German Chancellor Angela Merkel says Germany can function best in the context of the European Union. Her remarks come amid uncertainty in Franco-German relations, as a new French president prepares to take the helm.
German Chancellor Angela Merkel on Saturday reaffirmed her belief in the benefits of the European Union, saying that Germany needed it in order to make real progress.
"There are 80 million people in Germany; we're the biggest country [in the EU]," Merkel said in her weekly podcast.
"But if we want to achieve something in the wider world, we need more than just us.

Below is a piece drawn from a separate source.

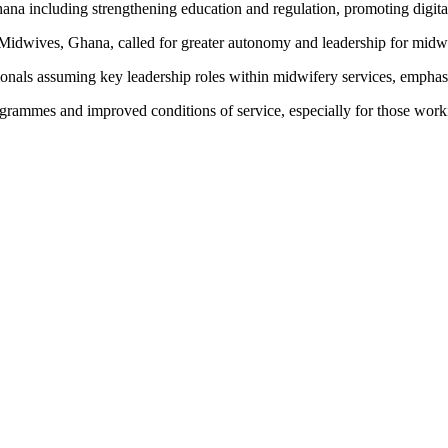
 including strengthening education and regulation, promoting digital h
 Midwives, Ghana, called for greater autonomy and leadership for midwi
onals assuming key leadership roles within midwifery services, emphasi
ogrammes and improved conditions of service, especially for those worki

That is why the EU, with its 500 million residents, is simply a very, very good thing."
Merkel also said the EU was strong enough to overcome the problems facing it, and that it was strengthened by its common values, such as a belief in democracy and the freedom of movement, speech and religion.
Speaking of Franco-German ties, seen as key to the unity of the 27-nation bloc, Merkel said she was confident of being able to establish a stable relationship with French president-elect Francois Hollande.
"A good French-German relationship is simply very important - for both countries," she said.
Her remarks came as German Foreign Minister Guido Westerwelle warned that Hollande should respect the EU's new fiscal pact. Hollande pledged to renegotiate the pact in his election campaign, provoking criticism from Berlin, which insists that the pact cannot be re-opened.
Bundesbank president Jens Weidmann has also warned Hollande not to tamper with the European Central Bank or the fiscal pact
Weidmann told the daily Süddeutsche Zeitung: "It is clear that (any renegotiation) must be refused."
"There is a European custom that you keep to accords you have signed," he added.
The new French president is expected to hold talks with Merkel in Berlin on Tuesday directly after his inauguration on what would be his first official trip abroad. Merkel had openly supported his predecessor, Nicolas Sarkozy.
A chancellery spokesman said the two leaders were expected to discuss the eurozone crisis and bilateral relations.